EXERCISE BRIEF
Write out the listing, please, but only from its first line through the line containing "index pip: (216, 408)", exactly as given and without pictures.

INPUT FOR THIS TASK
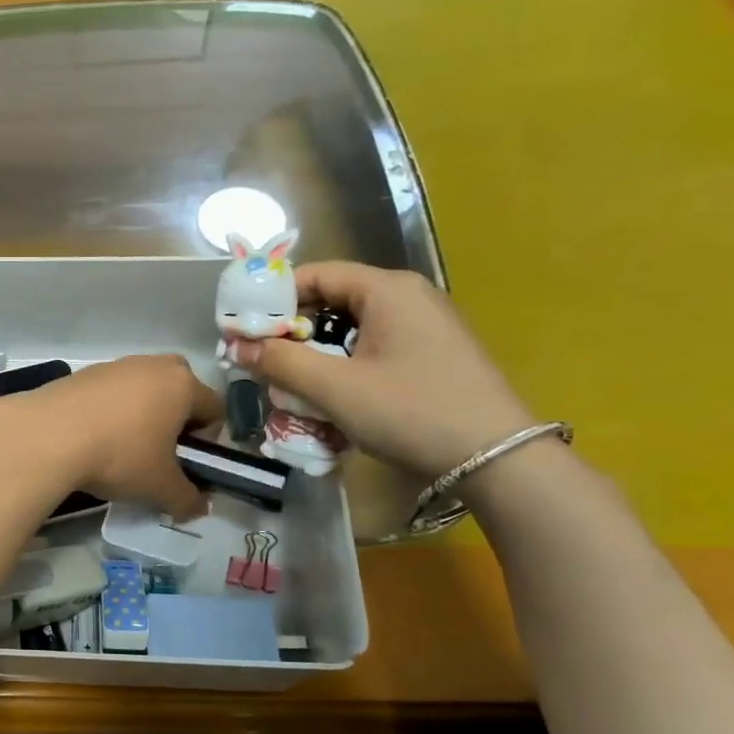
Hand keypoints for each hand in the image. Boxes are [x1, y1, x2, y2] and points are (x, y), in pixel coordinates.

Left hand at [0, 354, 221, 518]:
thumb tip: (199, 509)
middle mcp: (153, 365)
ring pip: (142, 389)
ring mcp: (116, 365)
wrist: (48, 436)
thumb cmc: (119, 456)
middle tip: (159, 452)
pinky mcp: (83, 373)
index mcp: (183, 385)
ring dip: (141, 414)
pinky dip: (110, 411)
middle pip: (179, 390)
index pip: (216, 408)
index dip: (209, 440)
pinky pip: (110, 392)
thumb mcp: (159, 487)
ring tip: (121, 449)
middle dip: (176, 419)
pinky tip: (93, 438)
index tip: (188, 464)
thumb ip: (187, 499)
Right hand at [227, 262, 534, 478]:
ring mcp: (424, 327)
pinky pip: (372, 350)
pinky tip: (333, 400)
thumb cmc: (411, 411)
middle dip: (292, 333)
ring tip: (293, 388)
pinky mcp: (431, 355)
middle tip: (263, 363)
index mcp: (387, 289)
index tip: (242, 329)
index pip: (315, 274)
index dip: (273, 299)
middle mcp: (407, 297)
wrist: (497, 459)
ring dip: (316, 356)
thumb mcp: (335, 388)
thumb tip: (236, 345)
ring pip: (350, 330)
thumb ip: (281, 362)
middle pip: (331, 302)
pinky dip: (344, 368)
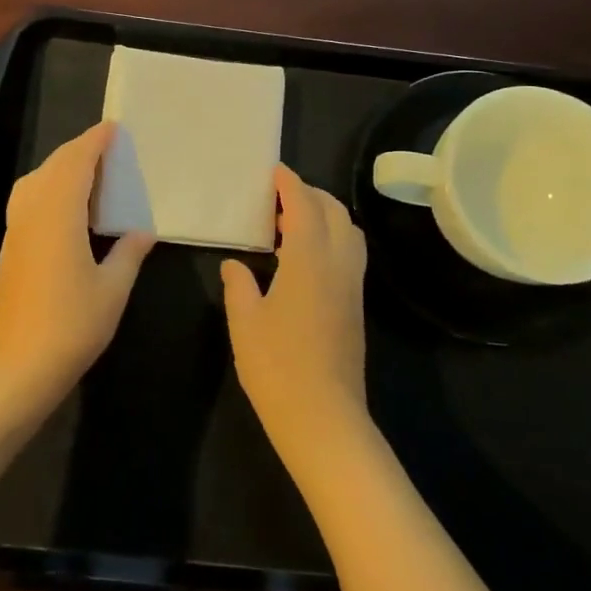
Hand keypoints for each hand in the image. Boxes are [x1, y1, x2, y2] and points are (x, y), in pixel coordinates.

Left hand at [0, 122, 155, 412]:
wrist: (19, 365)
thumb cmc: (72, 325)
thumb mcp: (113, 289)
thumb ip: (128, 253)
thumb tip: (142, 232)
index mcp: (58, 214)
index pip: (75, 163)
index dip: (94, 142)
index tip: (113, 128)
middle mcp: (32, 213)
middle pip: (52, 167)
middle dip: (78, 151)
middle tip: (108, 149)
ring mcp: (16, 231)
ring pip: (35, 182)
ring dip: (61, 169)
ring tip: (90, 175)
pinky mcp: (11, 248)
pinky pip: (28, 200)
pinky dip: (49, 188)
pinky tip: (68, 209)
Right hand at [221, 165, 369, 461]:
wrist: (324, 419)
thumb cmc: (277, 367)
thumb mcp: (245, 323)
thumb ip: (239, 286)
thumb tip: (235, 265)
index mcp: (308, 261)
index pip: (304, 207)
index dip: (290, 185)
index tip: (275, 171)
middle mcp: (338, 266)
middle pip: (335, 213)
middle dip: (311, 195)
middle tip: (280, 195)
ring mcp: (352, 287)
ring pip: (349, 233)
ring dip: (325, 216)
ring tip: (291, 222)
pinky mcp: (355, 308)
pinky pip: (349, 255)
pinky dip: (331, 239)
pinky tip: (303, 258)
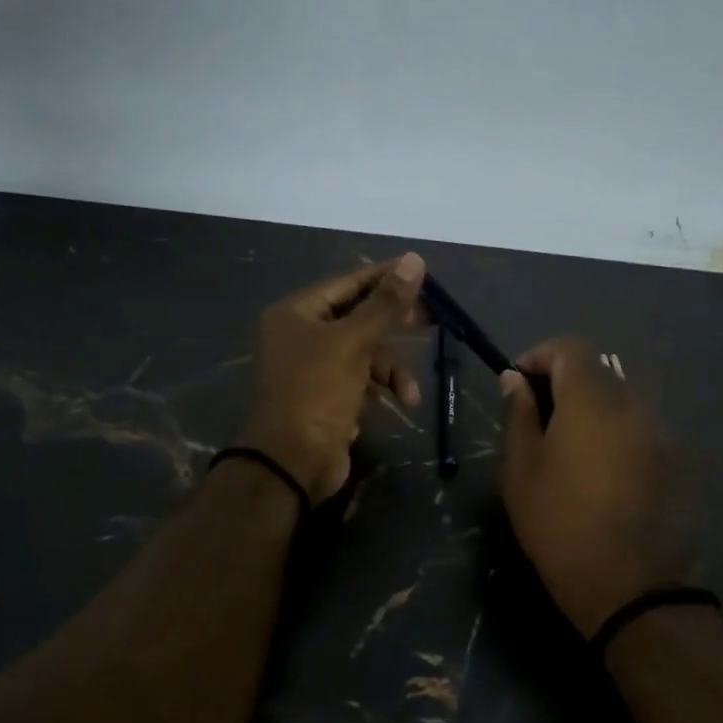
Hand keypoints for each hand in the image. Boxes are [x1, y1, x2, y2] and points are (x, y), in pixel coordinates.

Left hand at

WRITTEN RESPONSE
Hand keypoints for each hand in the image. Boxes are [x1, y1, x2, y2] and points are (x, y), in pixel coordinates.

Left hand at [0, 354, 221, 518]:
thumb tip: (199, 509)
middle mcp: (153, 365)
ring pip: (142, 389)
ring mcp: (116, 365)
wrist: (48, 436)
thumb cmc: (119, 456)
middle tip: (159, 452)
pinky mcp: (83, 373)
index mcp: (183, 385)
ring dip: (141, 414)
pinky dip: (110, 411)
middle pip: (179, 390)
index pip: (216, 408)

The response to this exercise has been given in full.